I have three responses for a 2-level 3-factor BBD, a quadratic model was selected for all. How do I explain the significant lack of fit for one response? Is there anything that can be done to make the model fit?
Are you saying that you have selected a model, but two out of three new data points are outside of reasonable prediction intervals? That isn't a lot of data. That could just be bad luck. If you continue to see this for new data, then you may have overfit your model to the sample data. Perhaps you could collect additional data and select a new model, trying not to make it more complex than necessary.
If you are saying that is all the data you have in a sample and you want to use a complex model, then I don't think that that is really possible.
By the way, I do not know what you mean by BDD. Perhaps B is for bayesian?
Sorry if I did not guess correctly what your question is about. Perhaps you could clarify.

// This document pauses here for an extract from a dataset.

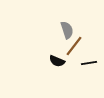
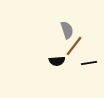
black semicircle: rotated 28 degrees counterclockwise
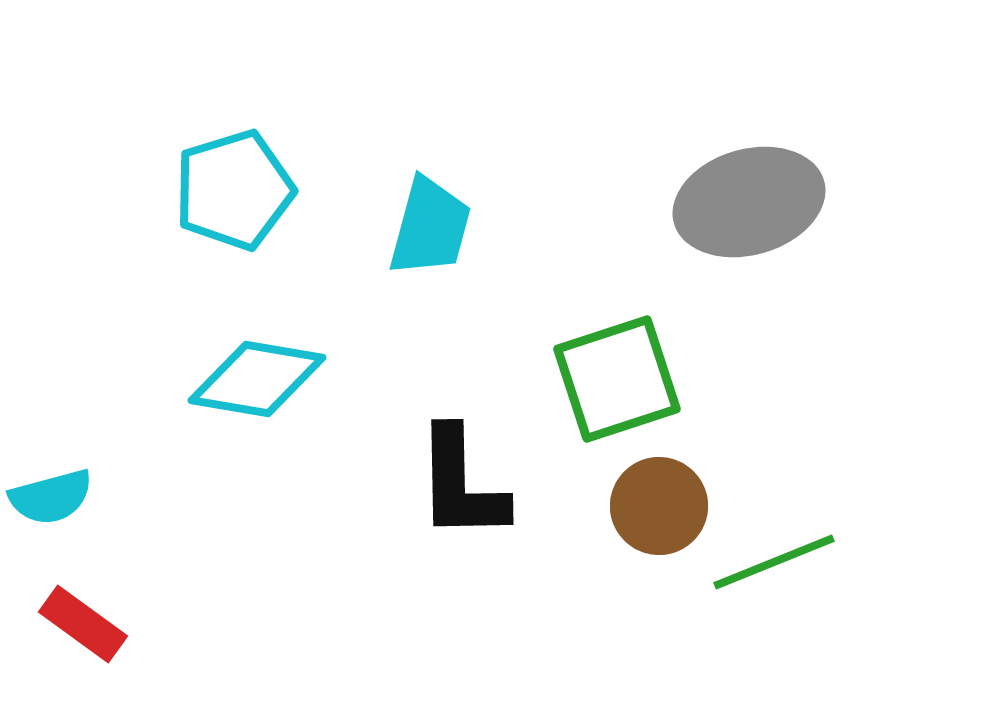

James R Knaub BBD stands for Box-Behnken design just as David Eugene Booth stated. This is a design popularly used in scientific experiments because of its few generated runs. Maybe you're correct that the data isn't much. which led to overfitting of my model. I can't increase the number of my experimental runs now because that would mean having a new design entirely. A new design would require new experiments.
How large is your sample size? The three responses you noted were just new ones, obtained after model selection, right?
Can you use a less complex version of your model? (Statistical Learning says less complex models tend to be more biased, but I think that is assuming plenty of data.) Without enough data, I think a too complex model will likely overfit, which means that the wrong general population is assumed. Perhaps if you could use a less complex model, the data you have could be used better. You apparently do not have enough data for a formal cross-validation, but perhaps if you include the three new data points in the sample, and leave out some others to use in a prediction check after you select a new model, things may go better.
Lack of fit is one of the problems of statistical techniques. However, to solve this problem, the use of AI techniques for sparse data learning could be a solution. These models learns a randomized version of your data runs and fit a black box model to your data.